Dataset records:
----------------------------------------
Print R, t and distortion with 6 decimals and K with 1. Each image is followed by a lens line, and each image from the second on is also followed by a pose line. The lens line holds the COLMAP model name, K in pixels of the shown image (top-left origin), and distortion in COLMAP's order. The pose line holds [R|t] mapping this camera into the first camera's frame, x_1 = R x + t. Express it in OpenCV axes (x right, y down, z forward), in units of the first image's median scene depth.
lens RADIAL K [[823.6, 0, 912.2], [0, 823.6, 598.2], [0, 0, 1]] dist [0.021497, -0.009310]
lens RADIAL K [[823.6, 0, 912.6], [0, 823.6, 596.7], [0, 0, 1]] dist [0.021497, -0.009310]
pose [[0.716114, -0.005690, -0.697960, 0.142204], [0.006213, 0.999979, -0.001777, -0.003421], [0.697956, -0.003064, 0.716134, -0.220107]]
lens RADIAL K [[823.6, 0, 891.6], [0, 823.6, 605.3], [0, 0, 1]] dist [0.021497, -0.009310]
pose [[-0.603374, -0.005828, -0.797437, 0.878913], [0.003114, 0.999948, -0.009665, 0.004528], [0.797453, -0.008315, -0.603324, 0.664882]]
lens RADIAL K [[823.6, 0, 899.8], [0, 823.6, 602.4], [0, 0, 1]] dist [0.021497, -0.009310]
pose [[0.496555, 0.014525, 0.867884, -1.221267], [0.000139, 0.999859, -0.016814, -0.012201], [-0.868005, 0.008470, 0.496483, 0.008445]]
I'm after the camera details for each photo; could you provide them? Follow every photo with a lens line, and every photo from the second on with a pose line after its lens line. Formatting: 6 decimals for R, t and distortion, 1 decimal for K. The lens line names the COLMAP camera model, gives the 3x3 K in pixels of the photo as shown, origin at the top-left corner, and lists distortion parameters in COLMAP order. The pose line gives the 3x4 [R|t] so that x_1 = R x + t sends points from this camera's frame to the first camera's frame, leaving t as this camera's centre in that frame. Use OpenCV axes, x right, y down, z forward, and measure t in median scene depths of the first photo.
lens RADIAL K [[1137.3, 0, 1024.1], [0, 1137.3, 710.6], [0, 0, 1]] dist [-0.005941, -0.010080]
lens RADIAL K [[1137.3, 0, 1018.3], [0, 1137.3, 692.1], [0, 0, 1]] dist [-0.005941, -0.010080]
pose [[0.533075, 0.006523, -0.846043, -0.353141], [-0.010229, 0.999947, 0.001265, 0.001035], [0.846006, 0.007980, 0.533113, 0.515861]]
----------------------------------------
Every entry is to be restated word for word, with nothing dropped.

→ **Solved problem**:
Print R, t and distortion with 6 decimals and K with 1. Each image is followed by a lens line, and each image from the second on is also followed by a pose line. The lens line holds the COLMAP model name, K in pixels of the shown image (top-left origin), and distortion in COLMAP's order. The pose line holds [R|t] mapping this camera into the first camera's frame, x_1 = R x + t. Express it in OpenCV axes (x right, y down, z forward), in units of the first image's median scene depth.
lens RADIAL K [[823.6, 0, 912.2], [0, 823.6, 598.2], [0, 0, 1]] dist [0.021497, -0.009310]
lens RADIAL K [[823.6, 0, 912.6], [0, 823.6, 596.7], [0, 0, 1]] dist [0.021497, -0.009310]
pose [[0.716114, -0.005690, -0.697960, 0.142204], [0.006213, 0.999979, -0.001777, -0.003421], [0.697956, -0.003064, 0.716134, -0.220107]]
lens RADIAL K [[823.6, 0, 891.6], [0, 823.6, 605.3], [0, 0, 1]] dist [0.021497, -0.009310]
pose [[-0.603374, -0.005828, -0.797437, 0.878913], [0.003114, 0.999948, -0.009665, 0.004528], [0.797453, -0.008315, -0.603324, 0.664882]]
lens RADIAL K [[823.6, 0, 899.8], [0, 823.6, 602.4], [0, 0, 1]] dist [0.021497, -0.009310]
pose [[0.496555, 0.014525, 0.867884, -1.221267], [0.000139, 0.999859, -0.016814, -0.012201], [-0.868005, 0.008470, 0.496483, 0.008445]]
I'm after the camera details for each photo; could you provide them? Follow every photo with a lens line, and every photo from the second on with a pose line after its lens line. Formatting: 6 decimals for R, t and distortion, 1 decimal for K. The lens line names the COLMAP camera model, gives the 3x3 K in pixels of the photo as shown, origin at the top-left corner, and lists distortion parameters in COLMAP order. The pose line gives the 3x4 [R|t] so that x_1 = R x + t sends points from this camera's frame to the first camera's frame, leaving t as this camera's centre in that frame. Use OpenCV axes, x right, y down, z forward, and measure t in median scene depths of the first photo.
lens RADIAL K [[1137.3, 0, 1024.1], [0, 1137.3, 710.6], [0, 0, 1]] dist [-0.005941, -0.010080]
lens RADIAL K [[1137.3, 0, 1018.3], [0, 1137.3, 692.1], [0, 0, 1]] dist [-0.005941, -0.010080]
pose [[0.533075, 0.006523, -0.846043, -0.353141], [-0.010229, 0.999947, 0.001265, 0.001035], [0.846006, 0.007980, 0.533113, 0.515861]]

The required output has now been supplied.